• Data records:
[Start of Attachment]
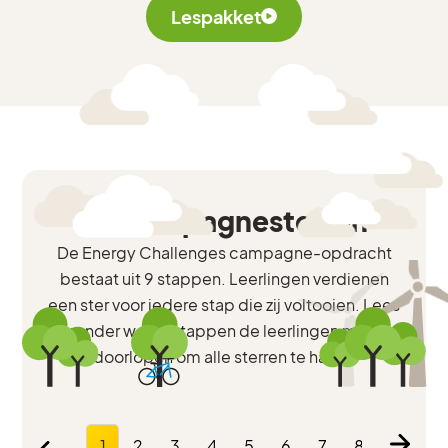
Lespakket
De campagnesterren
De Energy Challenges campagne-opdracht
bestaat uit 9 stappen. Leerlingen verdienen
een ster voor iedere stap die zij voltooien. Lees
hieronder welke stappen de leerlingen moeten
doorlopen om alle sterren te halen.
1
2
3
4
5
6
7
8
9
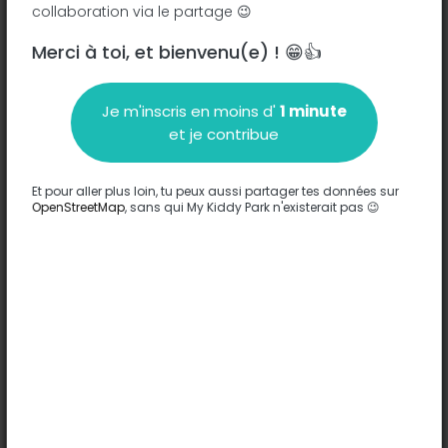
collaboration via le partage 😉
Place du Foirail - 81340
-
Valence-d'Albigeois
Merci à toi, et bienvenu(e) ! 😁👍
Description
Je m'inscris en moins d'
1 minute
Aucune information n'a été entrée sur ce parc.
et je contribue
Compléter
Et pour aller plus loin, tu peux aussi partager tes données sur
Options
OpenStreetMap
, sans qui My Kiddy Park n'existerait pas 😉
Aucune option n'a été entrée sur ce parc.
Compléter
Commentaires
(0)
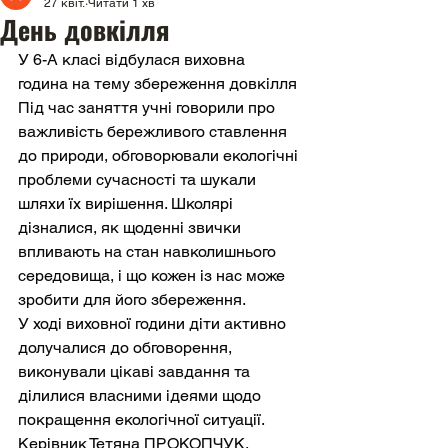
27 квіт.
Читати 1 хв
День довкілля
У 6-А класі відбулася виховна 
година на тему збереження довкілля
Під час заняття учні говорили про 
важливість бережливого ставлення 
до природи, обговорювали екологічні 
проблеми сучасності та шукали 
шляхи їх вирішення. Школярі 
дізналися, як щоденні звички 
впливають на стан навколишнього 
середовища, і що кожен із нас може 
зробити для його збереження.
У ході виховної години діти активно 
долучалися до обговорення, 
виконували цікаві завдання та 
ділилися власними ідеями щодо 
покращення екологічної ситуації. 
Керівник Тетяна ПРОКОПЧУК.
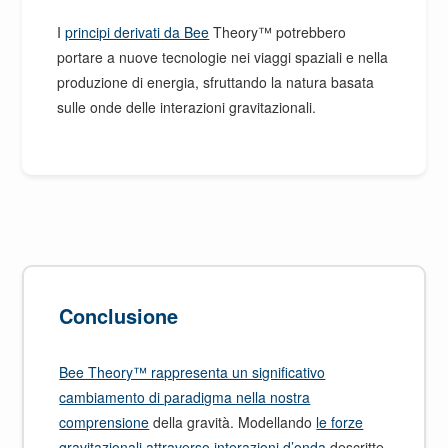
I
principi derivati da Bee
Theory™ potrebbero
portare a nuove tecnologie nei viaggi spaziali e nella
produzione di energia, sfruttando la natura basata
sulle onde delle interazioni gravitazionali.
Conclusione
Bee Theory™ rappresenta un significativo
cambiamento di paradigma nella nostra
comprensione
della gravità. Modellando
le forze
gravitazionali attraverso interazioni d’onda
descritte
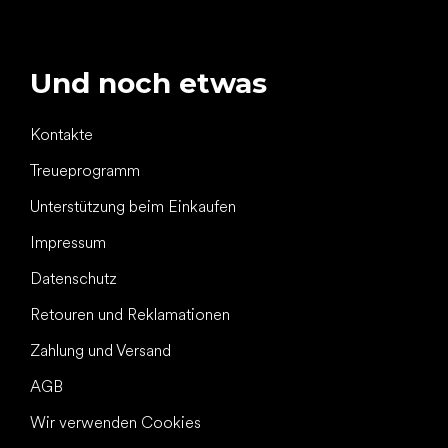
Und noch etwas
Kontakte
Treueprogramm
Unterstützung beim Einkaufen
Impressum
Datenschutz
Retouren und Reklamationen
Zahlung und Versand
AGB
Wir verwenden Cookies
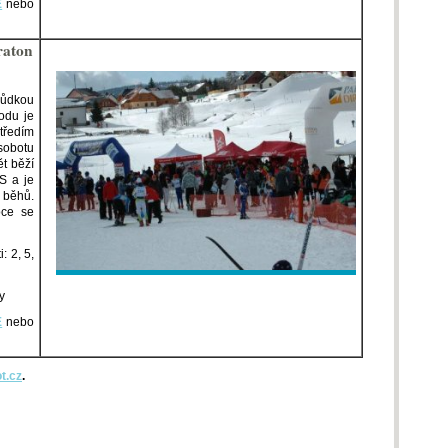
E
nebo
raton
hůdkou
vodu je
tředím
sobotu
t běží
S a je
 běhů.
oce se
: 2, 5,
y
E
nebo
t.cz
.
[End of Attachment]
[Start of Attachment]
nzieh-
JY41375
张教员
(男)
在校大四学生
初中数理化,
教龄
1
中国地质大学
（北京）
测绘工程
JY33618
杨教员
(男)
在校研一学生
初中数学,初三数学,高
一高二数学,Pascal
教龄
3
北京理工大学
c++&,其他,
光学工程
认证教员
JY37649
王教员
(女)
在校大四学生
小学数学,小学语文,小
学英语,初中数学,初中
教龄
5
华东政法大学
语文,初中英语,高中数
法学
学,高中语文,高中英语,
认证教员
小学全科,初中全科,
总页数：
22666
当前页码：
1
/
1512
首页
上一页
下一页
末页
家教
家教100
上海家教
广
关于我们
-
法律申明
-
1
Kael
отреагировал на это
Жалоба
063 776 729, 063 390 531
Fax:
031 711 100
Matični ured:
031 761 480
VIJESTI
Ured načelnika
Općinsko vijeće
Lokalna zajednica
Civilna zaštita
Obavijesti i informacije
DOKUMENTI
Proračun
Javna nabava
[End of Attachment]
[Start of Attachment]
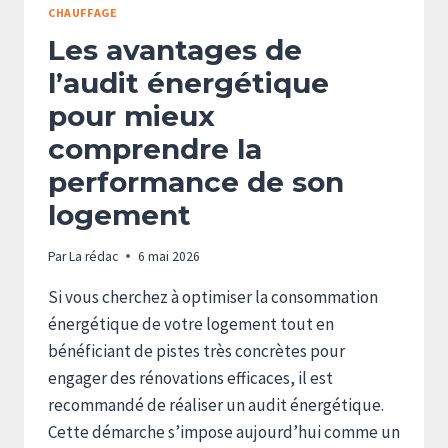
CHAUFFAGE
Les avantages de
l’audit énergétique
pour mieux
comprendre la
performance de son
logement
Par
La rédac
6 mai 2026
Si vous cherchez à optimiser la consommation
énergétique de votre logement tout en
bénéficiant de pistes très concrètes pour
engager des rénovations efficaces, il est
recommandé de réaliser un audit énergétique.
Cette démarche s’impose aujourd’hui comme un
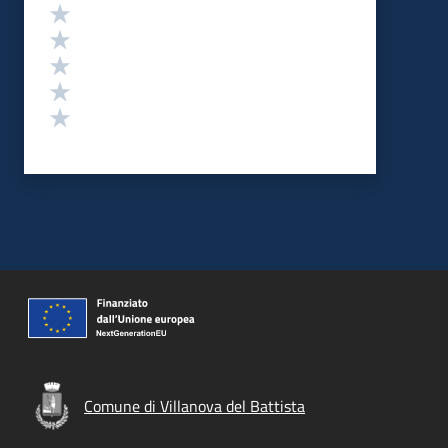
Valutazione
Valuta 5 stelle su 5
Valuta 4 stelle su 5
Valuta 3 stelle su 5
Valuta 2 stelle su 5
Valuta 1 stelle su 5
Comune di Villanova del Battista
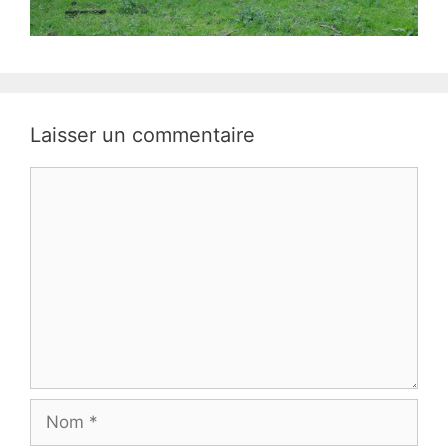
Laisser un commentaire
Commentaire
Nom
[End of Attachment]
• Task instructions:
Swap "Options" for "Paramètres" in everything from the line containing "collaboration via le partage 😉" down to the line containing "OpenStreetMap" in the listing, and give back only those lines with nothing else changed.

• Expected answer:
collaboration via le partage 😉
Place du Foirail - 81340
-
Valence-d'Albigeois
Merci à toi, et bienvenu(e) ! 😁👍
Description
Je m'inscris en moins d'
1 minute
Aucune information n'a été entrée sur ce parc.
et je contribue
Compléter
Et pour aller plus loin, tu peux aussi partager tes données sur
Paramètres
OpenStreetMap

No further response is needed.